Godreau: Ontela is a Seattle-based, early-stage software company that develops mobile imaging solutions for wireless phones. Really great technology makes hard things easy. Taking pictures with high-resolution (and getting better) cameras on cellphones is easy. Getting those pictures off the phone is what’s hard.
Waite: The one I think made great progress this year is BioPassword. The new CEO started this year, Mark Upson, and he’s done a terrific job. We invested in it two years ago, and the company just closed a financing [$11 million].
McIlwain: Illumita is an early-stage company that we helped create and fund.

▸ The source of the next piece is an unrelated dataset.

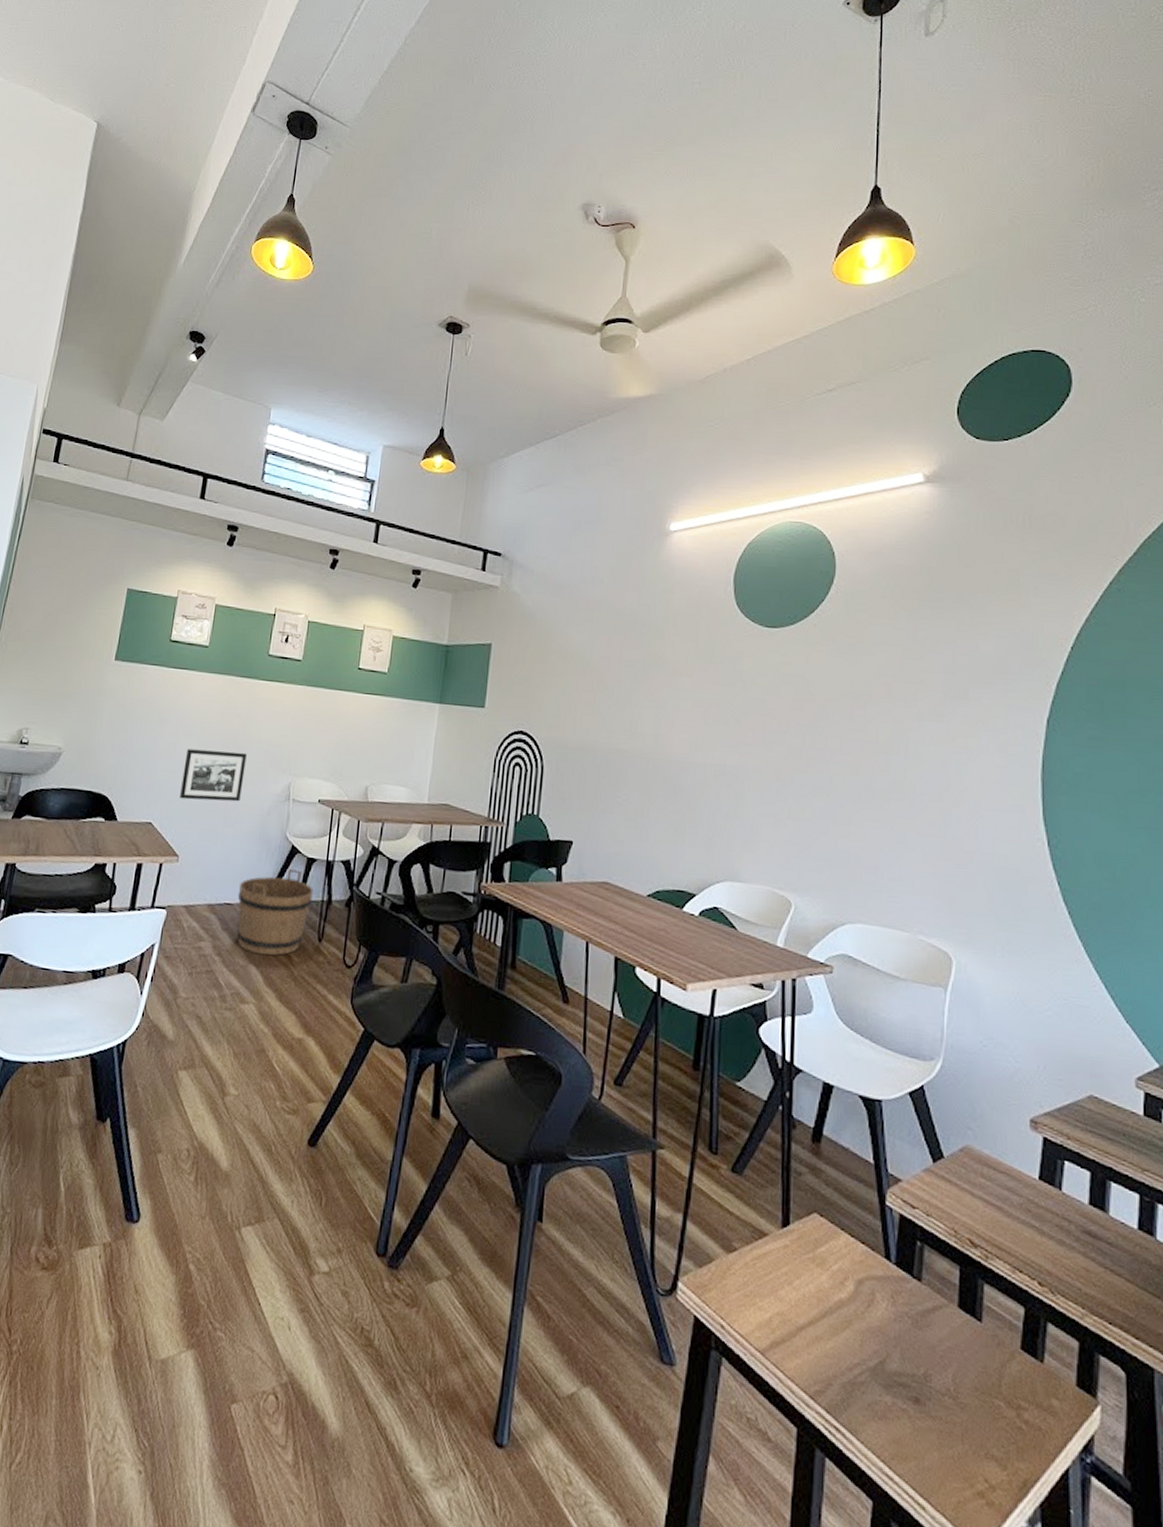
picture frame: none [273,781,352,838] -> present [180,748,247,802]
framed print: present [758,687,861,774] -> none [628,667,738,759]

The team of University of Washington computer scientists who founded the company is exceptional and it has the opportunity to change the way people publish and use software.
Q: What do you look forward to in 2007?
Jordan: I think there are still exciting new mobile applications, especially around mobility and digital media that we find interesting.
Godreau: Metropolitan area Wi-Fi networks like those being installed in the U.S. cities of Philadelphia, New Orleans and Oklahoma City are changing the rules of connectivity. What if you no longer had to think about whether broadband Internet access is available where you are or where you are headed — indoors or out?
I look forward to experiencing low-cost, ubiquitous access to the content I care about no matter where I am. I also look forward to the remarkable innovations entrepreneurs will inevitably create with these resources.
Waite: I’ve got one that’s in a formulation stage that I’ve been working on. It is someone I backed before and I want to get back in business with. It’s not announced and no one knows he is doing it.
This is what is starting to be interesting about the Seattle market. We are starting to see recycled entrepreneurs, people who were really terrific and were successful, and are getting bored and want to get back and be involved in the early stages of another company.